What this task involves -
Turn every line of text in the records below into a JSON list of strings, one string per line, and omit any blank lines. Leave the pictures out of the answer.

☆ ☆ ☆ ☆ ☆

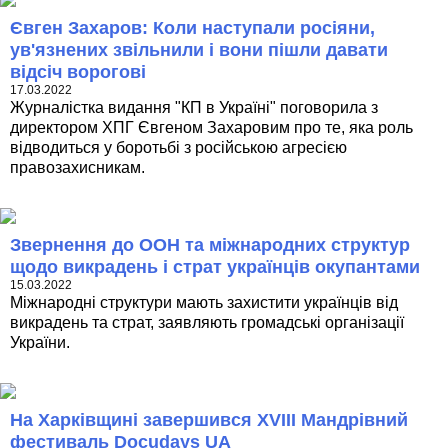
Євген Захаров: Коли наступали росіяни,
ув'язнених звільнили і вони пішли давати
відсіч ворогові
17.03.2022
Журналістка видання "КП в Україні" поговорила з
директором ХПГ Євгеном Захаровим про те, яка роль
відводиться у боротьбі з російською агресією
правозахисникам.
Звернення до ООН та міжнародних структур
щодо викрадень і страт українців окупантами
15.03.2022
Міжнародні структури мають захистити українців від
викрадень та страт, заявляють громадські організації
України.
На Харківщині завершився XVIIІ Мандрівний
фестиваль Docudays UA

☆ ☆ ☆ ☆ ☆

Response below -
[
  "Євген Захаров: Коли наступали росіяни,",
  "ув'язнених звільнили і вони пішли давати",
  "відсіч ворогові",
  "17.03.2022",
  "Журналістка видання \"КП в Україні\" поговорила з",
  "директором ХПГ Євгеном Захаровим про те, яка роль",
  "відводиться у боротьбі з російською агресією",
  "правозахисникам.",
  "Звернення до ООН та міжнародних структур",
  "щодо викрадень і страт українців окупантами",
  "15.03.2022",
  "Міжнародні структури мають захистити українців від",
  "викрадень та страт, заявляють громадські організації",
  "України.",
  "На Харківщині завершився XVIIІ Мандрівний",
  "фестиваль Docudays UA"
]